In the previous MAD Skills article, you learned about the out-of-the-box APIs that Jetpack Compose offers for writing beautiful apps. In this article we’ll create a mental model of how those APIs actually transform data into UI.
If you’ve got any questions so far from this series on Compose Layouts and Modifiers, we will have a live Q&A session on March 9th. Leave a comment here, on YouTube, or using #MADCompose on Twitter to ask your questions.
You can also watch this article as a MAD Skills video:
With Compose being a declarative toolkit, we know at the basic level that it transforms data into UI. The three phases in this transformation process are:
- Composition: What to show
- Layout: Where to place it
- Drawing: How to render it
These three phases are executed one by one:
During the composition phase, the Compose runtime executes your composable functions. It outputs a tree data structure that represents your UI. This UI tree consists of layout nodes. Together, these layout nodes hold all the information needed to complete the next phases.
Then, during the layout phase, each element in the tree measures its children, if any, and places them in the available 2D space:
Finally, in the drawing phase, each node in the tree draws its pixels on the screen:
Composition phase
Let’s zoom in and focus only on the bottom part of the screen, where you see the author of the article, the publication date, and the reading time:
During the composition phase, we transformed composable functions into a UI tree. As we’re looking only at the author element, we can zoom in on a subsection of our code and UI tree:
In this case, each composable function in our code maps to a single layout node in the UI tree. This is a pretty simple example, but your composables can contain logic and control flow, producing a different tree given different states.
Layout phase
When we move to the layout phase, we use this UI tree as input. The collection of layout nodes contain all the information needed to eventually decide on each node’s size and location in 2D space.

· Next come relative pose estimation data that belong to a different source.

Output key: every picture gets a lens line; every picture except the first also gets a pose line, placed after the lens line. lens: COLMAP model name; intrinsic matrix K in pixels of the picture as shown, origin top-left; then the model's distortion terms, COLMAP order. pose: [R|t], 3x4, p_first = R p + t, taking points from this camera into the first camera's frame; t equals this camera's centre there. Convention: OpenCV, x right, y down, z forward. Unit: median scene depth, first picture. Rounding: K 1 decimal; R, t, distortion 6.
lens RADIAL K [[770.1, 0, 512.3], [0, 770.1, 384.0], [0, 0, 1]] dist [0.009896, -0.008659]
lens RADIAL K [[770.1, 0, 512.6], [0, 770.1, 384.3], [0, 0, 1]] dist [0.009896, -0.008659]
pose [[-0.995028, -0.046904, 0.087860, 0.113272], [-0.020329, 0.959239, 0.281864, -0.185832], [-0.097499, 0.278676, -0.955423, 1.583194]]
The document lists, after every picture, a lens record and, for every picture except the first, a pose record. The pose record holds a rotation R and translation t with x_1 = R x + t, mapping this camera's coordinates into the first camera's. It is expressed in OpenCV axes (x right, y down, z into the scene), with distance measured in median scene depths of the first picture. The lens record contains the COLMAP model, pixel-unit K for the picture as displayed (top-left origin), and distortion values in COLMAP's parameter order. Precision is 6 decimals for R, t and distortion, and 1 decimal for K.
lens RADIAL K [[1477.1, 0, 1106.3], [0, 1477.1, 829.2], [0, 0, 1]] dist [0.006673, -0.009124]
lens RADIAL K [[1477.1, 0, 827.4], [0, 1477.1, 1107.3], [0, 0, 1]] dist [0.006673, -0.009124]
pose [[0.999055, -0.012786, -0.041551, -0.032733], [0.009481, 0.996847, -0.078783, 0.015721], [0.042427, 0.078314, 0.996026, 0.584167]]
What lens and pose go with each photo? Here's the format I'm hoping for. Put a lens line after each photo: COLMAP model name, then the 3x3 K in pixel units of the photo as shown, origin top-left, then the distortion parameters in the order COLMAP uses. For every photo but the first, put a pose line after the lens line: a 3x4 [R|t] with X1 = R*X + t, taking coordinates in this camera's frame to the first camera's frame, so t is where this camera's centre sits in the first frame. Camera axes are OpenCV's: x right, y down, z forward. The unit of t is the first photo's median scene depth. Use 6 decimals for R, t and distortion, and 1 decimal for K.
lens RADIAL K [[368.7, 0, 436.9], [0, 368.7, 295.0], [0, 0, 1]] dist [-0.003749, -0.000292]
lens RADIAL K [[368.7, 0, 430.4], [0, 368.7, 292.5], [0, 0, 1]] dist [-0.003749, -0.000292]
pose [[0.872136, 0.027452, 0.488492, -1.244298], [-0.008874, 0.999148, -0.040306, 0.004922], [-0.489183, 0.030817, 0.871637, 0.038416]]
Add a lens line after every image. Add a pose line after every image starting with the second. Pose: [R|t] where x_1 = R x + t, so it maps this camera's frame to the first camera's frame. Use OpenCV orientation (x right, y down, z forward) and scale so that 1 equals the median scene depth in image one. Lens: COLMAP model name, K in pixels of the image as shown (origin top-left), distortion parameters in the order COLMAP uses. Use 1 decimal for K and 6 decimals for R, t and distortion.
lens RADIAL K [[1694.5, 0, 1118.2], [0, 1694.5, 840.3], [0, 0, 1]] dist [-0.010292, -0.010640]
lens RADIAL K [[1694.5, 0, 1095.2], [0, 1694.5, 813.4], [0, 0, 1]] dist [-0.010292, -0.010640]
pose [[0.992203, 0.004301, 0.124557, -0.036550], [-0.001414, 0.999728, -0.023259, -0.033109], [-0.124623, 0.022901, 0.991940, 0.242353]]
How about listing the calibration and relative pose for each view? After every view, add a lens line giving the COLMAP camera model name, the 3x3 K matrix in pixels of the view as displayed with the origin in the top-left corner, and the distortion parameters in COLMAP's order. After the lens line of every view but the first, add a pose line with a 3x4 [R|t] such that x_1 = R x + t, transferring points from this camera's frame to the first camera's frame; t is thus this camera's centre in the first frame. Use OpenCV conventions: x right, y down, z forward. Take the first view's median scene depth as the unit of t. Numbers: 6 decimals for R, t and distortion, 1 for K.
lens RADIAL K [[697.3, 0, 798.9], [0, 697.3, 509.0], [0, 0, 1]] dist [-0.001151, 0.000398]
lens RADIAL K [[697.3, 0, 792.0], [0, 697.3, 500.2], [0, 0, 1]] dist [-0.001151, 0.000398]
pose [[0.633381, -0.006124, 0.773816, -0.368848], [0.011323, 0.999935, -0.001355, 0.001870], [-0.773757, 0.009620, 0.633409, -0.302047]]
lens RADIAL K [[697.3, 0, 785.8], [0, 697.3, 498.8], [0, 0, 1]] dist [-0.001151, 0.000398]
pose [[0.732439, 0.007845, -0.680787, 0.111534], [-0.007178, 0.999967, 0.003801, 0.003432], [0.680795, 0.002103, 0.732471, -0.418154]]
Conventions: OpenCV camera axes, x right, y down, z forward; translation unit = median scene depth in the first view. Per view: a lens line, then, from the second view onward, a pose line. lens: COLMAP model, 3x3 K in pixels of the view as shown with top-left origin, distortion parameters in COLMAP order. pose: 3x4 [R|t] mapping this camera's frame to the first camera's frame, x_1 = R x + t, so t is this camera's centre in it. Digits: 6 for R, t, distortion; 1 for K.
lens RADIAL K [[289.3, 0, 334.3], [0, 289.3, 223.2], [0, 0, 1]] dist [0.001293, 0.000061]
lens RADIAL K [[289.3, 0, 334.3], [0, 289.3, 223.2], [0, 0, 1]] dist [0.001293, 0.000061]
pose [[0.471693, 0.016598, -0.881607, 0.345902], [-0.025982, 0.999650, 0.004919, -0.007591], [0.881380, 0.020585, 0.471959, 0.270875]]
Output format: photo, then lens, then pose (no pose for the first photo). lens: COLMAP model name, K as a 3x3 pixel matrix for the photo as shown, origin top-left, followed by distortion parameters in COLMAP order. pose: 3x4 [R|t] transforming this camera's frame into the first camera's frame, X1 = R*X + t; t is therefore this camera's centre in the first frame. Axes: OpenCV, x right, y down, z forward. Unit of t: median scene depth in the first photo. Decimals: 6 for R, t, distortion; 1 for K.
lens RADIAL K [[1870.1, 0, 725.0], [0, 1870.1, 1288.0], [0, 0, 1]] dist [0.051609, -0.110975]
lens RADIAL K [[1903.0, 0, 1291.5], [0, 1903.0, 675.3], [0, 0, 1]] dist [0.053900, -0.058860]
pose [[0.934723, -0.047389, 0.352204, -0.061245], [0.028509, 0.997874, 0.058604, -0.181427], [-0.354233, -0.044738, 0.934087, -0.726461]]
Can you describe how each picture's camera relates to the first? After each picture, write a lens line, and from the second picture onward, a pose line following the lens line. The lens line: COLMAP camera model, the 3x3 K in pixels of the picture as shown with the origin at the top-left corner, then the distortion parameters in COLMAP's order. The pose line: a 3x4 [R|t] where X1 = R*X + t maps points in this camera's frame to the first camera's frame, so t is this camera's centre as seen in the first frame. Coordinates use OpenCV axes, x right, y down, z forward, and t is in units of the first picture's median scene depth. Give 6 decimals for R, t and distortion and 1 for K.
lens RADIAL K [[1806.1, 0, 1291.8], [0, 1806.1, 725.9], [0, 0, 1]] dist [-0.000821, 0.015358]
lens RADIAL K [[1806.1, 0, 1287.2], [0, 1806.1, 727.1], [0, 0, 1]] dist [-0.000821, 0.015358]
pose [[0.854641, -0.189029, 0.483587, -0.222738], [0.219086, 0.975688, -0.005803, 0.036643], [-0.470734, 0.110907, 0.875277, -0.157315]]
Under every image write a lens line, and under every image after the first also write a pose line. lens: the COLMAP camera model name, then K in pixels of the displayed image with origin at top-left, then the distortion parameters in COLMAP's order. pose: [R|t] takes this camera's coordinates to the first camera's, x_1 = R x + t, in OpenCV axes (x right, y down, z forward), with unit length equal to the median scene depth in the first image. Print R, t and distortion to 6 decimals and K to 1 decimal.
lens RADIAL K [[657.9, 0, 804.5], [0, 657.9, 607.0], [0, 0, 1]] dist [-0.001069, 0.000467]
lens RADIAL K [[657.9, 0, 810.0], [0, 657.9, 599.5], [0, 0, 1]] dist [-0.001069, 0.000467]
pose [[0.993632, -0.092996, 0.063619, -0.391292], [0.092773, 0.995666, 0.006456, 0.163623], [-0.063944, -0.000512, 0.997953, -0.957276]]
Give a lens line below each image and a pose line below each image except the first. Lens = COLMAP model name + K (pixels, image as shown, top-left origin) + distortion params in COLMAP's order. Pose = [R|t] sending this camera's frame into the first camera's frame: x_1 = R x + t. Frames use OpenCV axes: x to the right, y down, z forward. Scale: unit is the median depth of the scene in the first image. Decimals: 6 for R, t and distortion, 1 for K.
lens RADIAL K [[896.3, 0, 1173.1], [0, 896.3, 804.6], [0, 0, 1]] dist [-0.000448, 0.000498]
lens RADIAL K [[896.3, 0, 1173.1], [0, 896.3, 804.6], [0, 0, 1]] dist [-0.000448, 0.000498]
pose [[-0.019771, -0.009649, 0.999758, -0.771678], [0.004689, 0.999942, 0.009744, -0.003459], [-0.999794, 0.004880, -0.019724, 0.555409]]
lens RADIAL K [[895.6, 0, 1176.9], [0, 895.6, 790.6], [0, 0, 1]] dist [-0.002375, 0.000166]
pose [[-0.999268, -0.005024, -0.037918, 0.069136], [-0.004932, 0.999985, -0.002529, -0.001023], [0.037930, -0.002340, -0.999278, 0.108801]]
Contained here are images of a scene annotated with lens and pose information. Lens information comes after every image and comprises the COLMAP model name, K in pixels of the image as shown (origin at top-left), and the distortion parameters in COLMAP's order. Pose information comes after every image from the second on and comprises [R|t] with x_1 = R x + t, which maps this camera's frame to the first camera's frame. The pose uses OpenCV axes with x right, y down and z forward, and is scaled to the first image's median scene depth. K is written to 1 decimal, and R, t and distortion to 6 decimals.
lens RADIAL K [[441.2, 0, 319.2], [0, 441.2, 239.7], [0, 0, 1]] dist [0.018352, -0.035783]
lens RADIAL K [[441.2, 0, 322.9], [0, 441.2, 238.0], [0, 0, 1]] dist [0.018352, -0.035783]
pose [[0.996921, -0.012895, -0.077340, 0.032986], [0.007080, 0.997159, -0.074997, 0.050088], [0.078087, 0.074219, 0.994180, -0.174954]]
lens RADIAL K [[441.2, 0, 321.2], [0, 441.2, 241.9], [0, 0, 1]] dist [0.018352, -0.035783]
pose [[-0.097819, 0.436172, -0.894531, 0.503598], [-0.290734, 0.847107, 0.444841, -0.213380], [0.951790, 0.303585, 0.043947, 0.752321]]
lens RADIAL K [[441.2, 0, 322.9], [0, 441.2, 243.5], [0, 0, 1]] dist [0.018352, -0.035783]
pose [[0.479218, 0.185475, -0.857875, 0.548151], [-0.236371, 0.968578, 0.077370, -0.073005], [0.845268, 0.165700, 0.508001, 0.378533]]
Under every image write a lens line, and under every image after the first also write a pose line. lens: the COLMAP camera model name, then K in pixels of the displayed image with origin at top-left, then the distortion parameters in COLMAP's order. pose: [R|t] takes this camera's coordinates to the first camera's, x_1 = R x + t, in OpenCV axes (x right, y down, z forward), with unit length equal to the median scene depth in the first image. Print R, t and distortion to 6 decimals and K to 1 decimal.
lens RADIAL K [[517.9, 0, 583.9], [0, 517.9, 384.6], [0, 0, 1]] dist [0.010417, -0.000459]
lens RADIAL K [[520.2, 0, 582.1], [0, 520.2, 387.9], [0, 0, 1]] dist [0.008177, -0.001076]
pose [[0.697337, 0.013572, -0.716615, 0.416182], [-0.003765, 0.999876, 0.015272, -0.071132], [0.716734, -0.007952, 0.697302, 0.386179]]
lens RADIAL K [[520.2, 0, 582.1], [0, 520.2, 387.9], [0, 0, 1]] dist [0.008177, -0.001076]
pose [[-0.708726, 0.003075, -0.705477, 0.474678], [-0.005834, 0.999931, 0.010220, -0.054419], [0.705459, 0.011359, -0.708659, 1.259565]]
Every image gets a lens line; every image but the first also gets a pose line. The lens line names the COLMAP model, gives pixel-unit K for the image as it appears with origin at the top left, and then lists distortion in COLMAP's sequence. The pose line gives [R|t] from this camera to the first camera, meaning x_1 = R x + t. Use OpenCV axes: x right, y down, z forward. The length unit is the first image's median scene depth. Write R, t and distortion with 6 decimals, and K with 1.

During the Layout phase, the tree is traversed using the following 3 step algorithm:
- Measure children: A node measures its children, if any.
- Decide own size: Based on those measurements, a node decides on its own size.
- Place children: Each child node is placed relative to a node’s own position.
At the end of the phase, each layout node will have an assigned width and height, and an x, y coordinate where it should be drawn.
So for our composable, this would work as follows:
- The
Row
measures its children. - First, the
Image
is measured. It doesn’t have any children so it decides its own size and reports it back to theRow
. - Second, the
Column
is measured. It needs to measure its own children first. - The first
Text
is measured. It doesn’t have any children so it decides its own size and reports it back to theColumn
. - The second
Text
is measured. It doesn’t have any children so it decides its own size and reports it back to theColumn
. - The
Column
uses the child measurements to decide its own size. It uses the maximum child width and the sum of the height of its children. - The
Column
places its children relative to itself, putting them beneath each other vertically. - The
Row
uses the child measurements to decide its own size. It uses the maximum child height and the sum of the widths of its children. It then places its children.
One key take-away here is that we visited each node only once. With a single pass through the UI tree we were able to measure and place all the nodes. This is great for performance. When the number of nodes in the tree increases, the time spent traversing it increases in a linear fashion. In contrast, if we were to visit each node multiple times, the traversal time would increase exponentially.
Drawing phase
Now that we know the sizes and x, y coordinates of all our layout nodes, we can continue to the drawing phase. The tree is traversed again, from top to bottom and each node draws itself on the screen in turn. So in our case, first the Row
will draw any content it might have, such as a background color. Then the Image
will draw itself, then the Column
, and then the first and the second Text
:
Great! We’ve seen how the three phases are executed for our composable. But we took some shortcuts.
If we go back to the composition phase, we said we execute the code and build the UI tree.
But looking closer at the code, we can see that it actually uses modifiers to change the look and feel of some of our composables. In our UI tree, we can visualize these as wrapper nodes for our layout nodes:
When we chain multiple modifiers, each modifier node wraps the rest of the chain and the layout node within. For example, when we chain a clip
and a size
modifier, the clip
modifier node wraps the size
modifier node, which then wraps the Image
layout node.
In the layout phase, the algorithm we use to walk the tree stays the same, but each modifier node is visited as well. This way, a modifier can change the size requirements and placement of the modifier or layout node that it wraps.
Now, interestingly, if we would look at the implementation of the Image
composable, we can actually see that it itself consists of a chain of modifiers wrapping a single layout node. Similarly, a Text
composable is implemented with a chain of modifiers wrapping a layout node as well. And finally, the implementations of our Row
and Column
are simply layout nodes that describe how to lay out their children:
We’ll get back to this in a later blog post, but for now it’s good to think about a modifier as wrapping a single modifier or layout node, while a layout node can lay out multiple child nodes.
So, with this mental model you now have a better understanding of how the different phases in Compose work.